En soirée une bonne surprise (pour moi, mais une petite déception pour eux) : le retour de Carole et Bert ! Les récents événements dans le Sichuan (suicide d'un moine Tibétain en particulier) rendent les autorités paranoïaques et ils n'ont pu obtenir de permission pour se rendre à Chengdu par la route directe en longeant la frontière (pourtant relativement éloignée) du Tibet.

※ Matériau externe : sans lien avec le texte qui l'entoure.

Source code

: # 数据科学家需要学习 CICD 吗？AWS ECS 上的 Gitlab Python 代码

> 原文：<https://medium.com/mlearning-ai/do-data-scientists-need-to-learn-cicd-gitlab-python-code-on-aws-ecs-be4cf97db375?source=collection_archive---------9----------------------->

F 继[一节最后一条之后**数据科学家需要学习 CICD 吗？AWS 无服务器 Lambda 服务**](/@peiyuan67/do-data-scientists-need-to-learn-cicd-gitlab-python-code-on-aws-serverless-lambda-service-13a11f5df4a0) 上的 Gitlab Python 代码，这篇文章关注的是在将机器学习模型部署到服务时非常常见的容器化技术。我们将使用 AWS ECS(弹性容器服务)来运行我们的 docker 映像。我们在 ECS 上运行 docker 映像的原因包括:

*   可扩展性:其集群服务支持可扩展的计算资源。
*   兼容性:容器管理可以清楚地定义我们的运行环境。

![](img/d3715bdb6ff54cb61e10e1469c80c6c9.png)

Soirée sympathique donc à parler d'un peu tout, et pas seulement de technique vélo « au long cours » malgré mon vif intérêt pour la chose, car ce sont des personnes cultivées et pleines d'ouverture d'esprit. Nous avons aussi confronté nos vues sur le « pinpointing » c'est à dire la conception Chinoise souvent assez rigide pour nous de la réglementation.

Le règlement c'est le règlement et il est inutile de discuter pour obtenir assouplissement ou tolérance. En revanche on peut assez facilement les désarçonner par une action de « désobéissance » tranquille et affirmée car ils ne s'y attendent pas. L'exemple de Bert, vidant autoritairement la soute du bus de ses bagages pour y enfourner le tandem alors que, malgré la place disponible, le chauffeur ne voulait pas prendre de vélo, est caractéristique : le chauffeur a accepté le « fait accompli »

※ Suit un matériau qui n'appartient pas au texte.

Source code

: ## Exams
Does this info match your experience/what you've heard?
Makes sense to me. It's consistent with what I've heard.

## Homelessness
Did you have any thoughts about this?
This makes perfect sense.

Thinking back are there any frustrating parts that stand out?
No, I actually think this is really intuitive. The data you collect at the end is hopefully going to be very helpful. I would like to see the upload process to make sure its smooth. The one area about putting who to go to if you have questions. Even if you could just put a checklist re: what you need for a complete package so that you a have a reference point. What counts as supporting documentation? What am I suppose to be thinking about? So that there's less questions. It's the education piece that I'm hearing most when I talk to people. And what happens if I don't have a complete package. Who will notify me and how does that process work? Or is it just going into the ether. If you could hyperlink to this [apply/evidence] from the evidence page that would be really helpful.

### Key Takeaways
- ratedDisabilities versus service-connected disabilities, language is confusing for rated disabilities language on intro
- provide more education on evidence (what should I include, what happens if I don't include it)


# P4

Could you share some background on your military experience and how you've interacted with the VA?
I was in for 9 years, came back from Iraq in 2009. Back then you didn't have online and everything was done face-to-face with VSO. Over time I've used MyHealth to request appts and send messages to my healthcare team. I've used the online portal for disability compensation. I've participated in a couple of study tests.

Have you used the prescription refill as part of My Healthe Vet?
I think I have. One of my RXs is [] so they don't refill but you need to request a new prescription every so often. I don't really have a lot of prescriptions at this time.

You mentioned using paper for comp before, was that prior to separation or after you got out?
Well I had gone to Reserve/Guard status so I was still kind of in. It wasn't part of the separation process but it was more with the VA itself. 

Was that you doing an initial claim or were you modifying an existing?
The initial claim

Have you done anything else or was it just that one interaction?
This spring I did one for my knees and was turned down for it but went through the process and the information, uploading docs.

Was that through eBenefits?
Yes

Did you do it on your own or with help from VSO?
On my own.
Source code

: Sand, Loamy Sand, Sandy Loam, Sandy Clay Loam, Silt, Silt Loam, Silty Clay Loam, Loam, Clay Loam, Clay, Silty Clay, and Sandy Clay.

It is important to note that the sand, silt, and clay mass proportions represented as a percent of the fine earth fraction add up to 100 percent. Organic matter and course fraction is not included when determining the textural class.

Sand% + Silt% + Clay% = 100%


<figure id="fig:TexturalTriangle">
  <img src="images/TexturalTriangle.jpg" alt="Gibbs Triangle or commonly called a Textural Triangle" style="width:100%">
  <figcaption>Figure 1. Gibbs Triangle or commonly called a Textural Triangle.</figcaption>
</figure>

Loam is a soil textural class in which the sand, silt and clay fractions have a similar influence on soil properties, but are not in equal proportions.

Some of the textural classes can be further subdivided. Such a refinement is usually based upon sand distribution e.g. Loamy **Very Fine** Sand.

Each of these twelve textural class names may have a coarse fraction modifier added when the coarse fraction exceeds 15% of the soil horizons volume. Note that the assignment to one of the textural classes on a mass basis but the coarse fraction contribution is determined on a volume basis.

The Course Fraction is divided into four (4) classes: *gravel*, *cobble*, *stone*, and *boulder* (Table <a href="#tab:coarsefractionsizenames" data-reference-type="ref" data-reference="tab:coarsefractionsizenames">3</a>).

Idem lorsque la cerbère du parc ne voulait pas me laisser passer : J'ai simplement dit « Non » avec le sourire et je suis entré...Aucun Chinois ne ferait cela, et elle s'est trouvée désarçonnée.

Mais il faut bien sûr éviter de se fâcher, car en général les fonctionnaires ou employés sont d'une courtoisie exemplaire. Comme ce mardi matin où je me suis rendu au poste de police pour obtenir un « permis de séjour ».. On ne m'a pas offert le thé mais presque, et le fonctionnaire de police parlant heureusement un excellent Anglais, m'a laissé son numéro de téléphone personnel pour le cas où j'aurais des soucis ou interrogations.

Il n'empêche qu'en sortant des locaux de la police je suis tombé sur un spectacle plus dérangeant. Un homme, mains liés dans le dos et tenu par deux policiers, s'est vu bâillonner à l'aide de plusieurs tour d'un épais et large ruban adhésif (du type de celui utilisé pour fermer les cartons de déménagement) En France je n'aurais pu m'empêcher de l'ouvrir, et faire remarquer que si l'homme était enrhumé il pourrait mourir asphyxié, mais ici que faire ? que dire ?

Bert&CaroleDépart ce matin de Bert et Carole vers Lugu Lake... Ils ont quelques milliers de mètres de cols à vaincre.... J'irais visiter ce lac lors de mes prochains congés (mais en bus) Eux seront probablement à Chengdu, espérant obtenir un permis pour le Tibet début avril.... Bonne chance !!